Check out this reader’s low-cost DIY smoker

Illustration of a woman putting wood into a fire, and two men walking over with a smoker. Illustration by Jarett Sitter

Murray Shaw has tried expensive smokers at his cottage on Lac Heney, Que., but he keeps coming back to the one that cost almost nothing. “A jerry-rigged thing,” he says, describing the pit smoker he built more than a decade ago. First, he dug the pit—about 30 inches wide, 40 inches long, and 15 inches deep—in well-drained, gravelly soil. Then he surrounded the hole with concrete blocks, stacked two courses high, and covered it with a lid of aluminum flashing. 

At one end of the pit, there’s a simple hearth for charcoal; the meat goes at the other end, suspended in a cage of rebar, baling wire, and radiator clamps. “You never want the meat directly over the heat,” Murray says. A trough of bent flashing below channels meat drippings to a basin. “Otherwise, you’d have a mess at the bottom. Maybe even a flash fire right under the meat.”

Although smoking in the pit takes up to 10 hours, once the charcoal is smouldering, the hearth only needs an hourly top-up with fresh briquettes and some apple twigs soaked in water (trimmings from trees at home).

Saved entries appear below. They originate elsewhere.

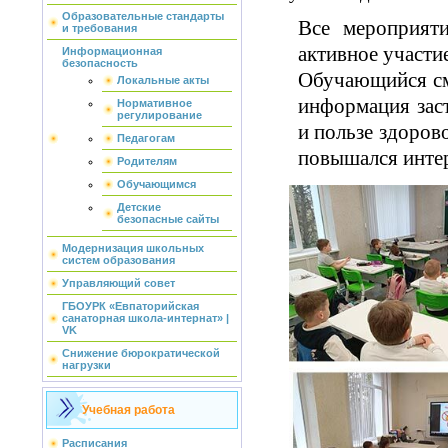
Образовательные стандарты
Все мероприяти
и требования
активное участие
Информационная
безопасность
Обучающийся см
Локальные акты
информация зас
Нормативное
регулирование
и пользе здоров
Педагогам
повышался инте
Родителям
Обучающимся
Детские
безопасные сайты
Модернизация школьных
систем образования
Управляющий совет
ГБОУРК «Евпаторийская
санаторная школа-интернат» |
VK
Снижение бюрократической
нагрузки
Учебная работа
Расписания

Other essentials include two thermometers—one for the meat, one for the pit—some beer, and usually a few friends to hang out. “They help with the beer,” Murray explains.

It’s been a few years since he and his wife, Aileen, have been able to host a crowd at the lake. In 2013, they smoked three pork shoulders to feed 24 guests. The Hitchhiker’s Guide to the Galaxy-themed party celebrated the couple’s anniversary. How many years were they marking? “Forty-two, of course,” says Murray. “The meaning of life, the universe, and everything.”